> [Task item]: Copy the entries exactly. Leave nothing out and add nothing.

Data entries

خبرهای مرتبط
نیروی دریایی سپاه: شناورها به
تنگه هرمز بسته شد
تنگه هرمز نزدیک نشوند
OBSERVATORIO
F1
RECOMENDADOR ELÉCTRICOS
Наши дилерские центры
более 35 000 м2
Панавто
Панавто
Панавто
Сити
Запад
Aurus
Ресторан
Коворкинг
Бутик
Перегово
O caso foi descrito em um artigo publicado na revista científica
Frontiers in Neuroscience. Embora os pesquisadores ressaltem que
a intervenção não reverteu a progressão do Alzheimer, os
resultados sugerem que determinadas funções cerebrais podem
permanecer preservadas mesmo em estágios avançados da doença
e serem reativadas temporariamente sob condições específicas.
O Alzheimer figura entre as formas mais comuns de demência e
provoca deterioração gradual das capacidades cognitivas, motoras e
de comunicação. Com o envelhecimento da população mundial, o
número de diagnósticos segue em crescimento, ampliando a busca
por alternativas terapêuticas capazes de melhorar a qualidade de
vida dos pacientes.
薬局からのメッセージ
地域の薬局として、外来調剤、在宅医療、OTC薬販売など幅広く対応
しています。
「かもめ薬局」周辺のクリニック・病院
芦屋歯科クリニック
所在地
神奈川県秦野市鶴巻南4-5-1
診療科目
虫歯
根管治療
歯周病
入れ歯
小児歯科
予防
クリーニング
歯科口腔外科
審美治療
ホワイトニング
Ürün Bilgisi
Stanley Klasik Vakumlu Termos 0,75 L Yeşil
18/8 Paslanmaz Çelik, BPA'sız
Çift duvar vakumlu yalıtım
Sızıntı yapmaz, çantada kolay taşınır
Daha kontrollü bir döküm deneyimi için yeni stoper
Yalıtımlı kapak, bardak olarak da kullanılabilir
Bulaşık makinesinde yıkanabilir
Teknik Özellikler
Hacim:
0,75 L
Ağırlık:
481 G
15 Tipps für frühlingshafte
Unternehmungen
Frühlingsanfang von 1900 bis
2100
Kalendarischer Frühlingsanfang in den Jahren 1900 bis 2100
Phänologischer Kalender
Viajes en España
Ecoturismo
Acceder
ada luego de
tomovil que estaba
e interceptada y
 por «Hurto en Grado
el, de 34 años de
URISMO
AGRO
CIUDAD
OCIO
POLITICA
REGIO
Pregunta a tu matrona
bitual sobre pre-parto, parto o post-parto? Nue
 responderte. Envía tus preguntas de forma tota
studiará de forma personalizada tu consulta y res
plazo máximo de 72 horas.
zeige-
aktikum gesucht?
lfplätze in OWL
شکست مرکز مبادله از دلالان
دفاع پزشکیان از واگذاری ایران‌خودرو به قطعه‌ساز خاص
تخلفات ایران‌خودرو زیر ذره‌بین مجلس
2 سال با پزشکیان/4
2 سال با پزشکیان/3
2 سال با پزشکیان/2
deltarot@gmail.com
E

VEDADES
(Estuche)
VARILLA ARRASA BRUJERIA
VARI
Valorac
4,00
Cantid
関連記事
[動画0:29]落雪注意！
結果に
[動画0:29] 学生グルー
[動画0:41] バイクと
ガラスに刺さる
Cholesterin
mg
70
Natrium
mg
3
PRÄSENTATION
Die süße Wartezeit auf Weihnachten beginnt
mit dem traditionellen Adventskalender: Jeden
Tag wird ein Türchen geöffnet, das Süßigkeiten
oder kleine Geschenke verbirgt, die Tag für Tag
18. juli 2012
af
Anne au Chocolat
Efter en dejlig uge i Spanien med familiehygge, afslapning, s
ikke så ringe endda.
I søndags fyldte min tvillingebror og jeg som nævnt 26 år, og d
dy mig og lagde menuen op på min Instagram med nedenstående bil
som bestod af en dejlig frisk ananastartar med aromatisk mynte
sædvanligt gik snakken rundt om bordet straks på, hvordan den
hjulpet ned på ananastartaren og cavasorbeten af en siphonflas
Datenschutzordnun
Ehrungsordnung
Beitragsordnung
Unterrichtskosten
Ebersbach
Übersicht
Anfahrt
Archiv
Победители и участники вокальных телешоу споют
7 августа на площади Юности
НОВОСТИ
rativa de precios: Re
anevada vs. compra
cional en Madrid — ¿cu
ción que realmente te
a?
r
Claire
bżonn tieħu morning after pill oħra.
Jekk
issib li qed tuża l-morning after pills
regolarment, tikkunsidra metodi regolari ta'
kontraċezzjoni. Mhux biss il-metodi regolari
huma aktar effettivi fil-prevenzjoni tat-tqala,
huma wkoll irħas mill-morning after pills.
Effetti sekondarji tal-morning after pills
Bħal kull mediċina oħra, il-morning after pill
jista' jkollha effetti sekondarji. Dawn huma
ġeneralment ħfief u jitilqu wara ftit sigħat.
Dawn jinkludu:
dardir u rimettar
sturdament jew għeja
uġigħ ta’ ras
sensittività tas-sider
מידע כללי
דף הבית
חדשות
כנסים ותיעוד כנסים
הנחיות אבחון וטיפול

> [Task response]:
خبرهای مرتبط
نیروی دریایی سپاه: شناورها به
تنگه هرمز بسته شد
تنگه هرمز نزدیک نشوند
OBSERVATORIO
F1
RECOMENDADOR ELÉCTRICOS
Наши дилерские центры
более 35 000 м2
Панавто
Панавто
Панавто
Сити
Запад
Aurus
Ресторан
Коворкинг
Бутик
Перегово
O caso foi descrito em um artigo publicado na revista científica
Frontiers in Neuroscience. Embora os pesquisadores ressaltem que
a intervenção não reverteu a progressão do Alzheimer, os
resultados sugerem que determinadas funções cerebrais podem
permanecer preservadas mesmo em estágios avançados da doença
e serem reativadas temporariamente sob condições específicas.
O Alzheimer figura entre as formas mais comuns de demência e
provoca deterioração gradual das capacidades cognitivas, motoras e
de comunicação. Com o envelhecimento da população mundial, o
número de diagnósticos segue em crescimento, ampliando a busca
por alternativas terapêuticas capazes de melhorar a qualidade de
vida dos pacientes.
薬局からのメッセージ
地域の薬局として、外来調剤、在宅医療、OTC薬販売など幅広く対応
しています。
「かもめ薬局」周辺のクリニック・病院
芦屋歯科クリニック
所在地
神奈川県秦野市鶴巻南4-5-1
診療科目
虫歯
根管治療
歯周病
入れ歯
小児歯科
予防
クリーニング
歯科口腔外科
審美治療
ホワイトニング
Ürün Bilgisi
Stanley Klasik Vakumlu Termos 0,75 L Yeşil
18/8 Paslanmaz Çelik, BPA'sız
Çift duvar vakumlu yalıtım
Sızıntı yapmaz, çantada kolay taşınır
Daha kontrollü bir döküm deneyimi için yeni stoper
Yalıtımlı kapak, bardak olarak da kullanılabilir
Bulaşık makinesinde yıkanabilir
Teknik Özellikler
Hacim:
0,75 L
Ağırlık:
481 G
15 Tipps für frühlingshafte
Unternehmungen
Frühlingsanfang von 1900 bis
2100
Kalendarischer Frühlingsanfang in den Jahren 1900 bis 2100
Phänologischer Kalender
Viajes en España
Ecoturismo
Acceder
ada luego de
tomovil que estaba
e interceptada y
 por «Hurto en Grado
el, de 34 años de
URISMO
AGRO
CIUDAD
OCIO
POLITICA
REGIO
Pregunta a tu matrona
bitual sobre pre-parto, parto o post-parto? Nue
 responderte. Envía tus preguntas de forma tota
studiará de forma personalizada tu consulta y res
plazo máximo de 72 horas.
zeige-
aktikum gesucht?
lfplätze in OWL
شکست مرکز مبادله از دلالان
دفاع پزشکیان از واگذاری ایران‌خودرو به قطعه‌ساز خاص
تخلفات ایران‌خودرو زیر ذره‌بین مجلس
2 سال با پزشکیان/4
2 سال با پزشکیان/3
2 سال با پزشکیان/2
deltarot@gmail.com
E

VEDADES
(Estuche)
VARILLA ARRASA BRUJERIA
VARI
Valorac
4,00
Cantid
関連記事
[動画0:29]落雪注意！
結果に
[動画0:29] 学生グルー
[動画0:41] バイクと
ガラスに刺さる
Cholesterin
mg
70
Natrium
mg
3
PRÄSENTATION
Die süße Wartezeit auf Weihnachten beginnt
mit dem traditionellen Adventskalender: Jeden
Tag wird ein Türchen geöffnet, das Süßigkeiten
oder kleine Geschenke verbirgt, die Tag für Tag
18. juli 2012
af
Anne au Chocolat
Efter en dejlig uge i Spanien med familiehygge, afslapning, s
ikke så ringe endda.
I søndags fyldte min tvillingebror og jeg som nævnt 26 år, og d
dy mig og lagde menuen op på min Instagram med nedenstående bil
som bestod af en dejlig frisk ananastartar med aromatisk mynte
sædvanligt gik snakken rundt om bordet straks på, hvordan den
hjulpet ned på ananastartaren og cavasorbeten af en siphonflas
Datenschutzordnun
Ehrungsordnung
Beitragsordnung
Unterrichtskosten
Ebersbach
Übersicht
Anfahrt
Archiv
Победители и участники вокальных телешоу споют
7 августа на площади Юности
НОВОСТИ
rativa de precios: Re
anevada vs. compra
cional en Madrid — ¿cu
ción que realmente te
a?
r
Claire
bżonn tieħu morning after pill oħra.
Jekk
issib li qed tuża l-morning after pills
regolarment, tikkunsidra metodi regolari ta'
kontraċezzjoni. Mhux biss il-metodi regolari
huma aktar effettivi fil-prevenzjoni tat-tqala,
huma wkoll irħas mill-morning after pills.
Effetti sekondarji tal-morning after pills
Bħal kull mediċina oħra, il-morning after pill
jista' jkollha effetti sekondarji. Dawn huma
ġeneralment ħfief u jitilqu wara ftit sigħat.
Dawn jinkludu:
dardir u rimettar
sturdament jew għeja
uġigħ ta’ ras
sensittività tas-sider
מידע כללי
דף הבית
חדשות
כנסים ותיעוד כנסים
הנחיות אבחון וטיפול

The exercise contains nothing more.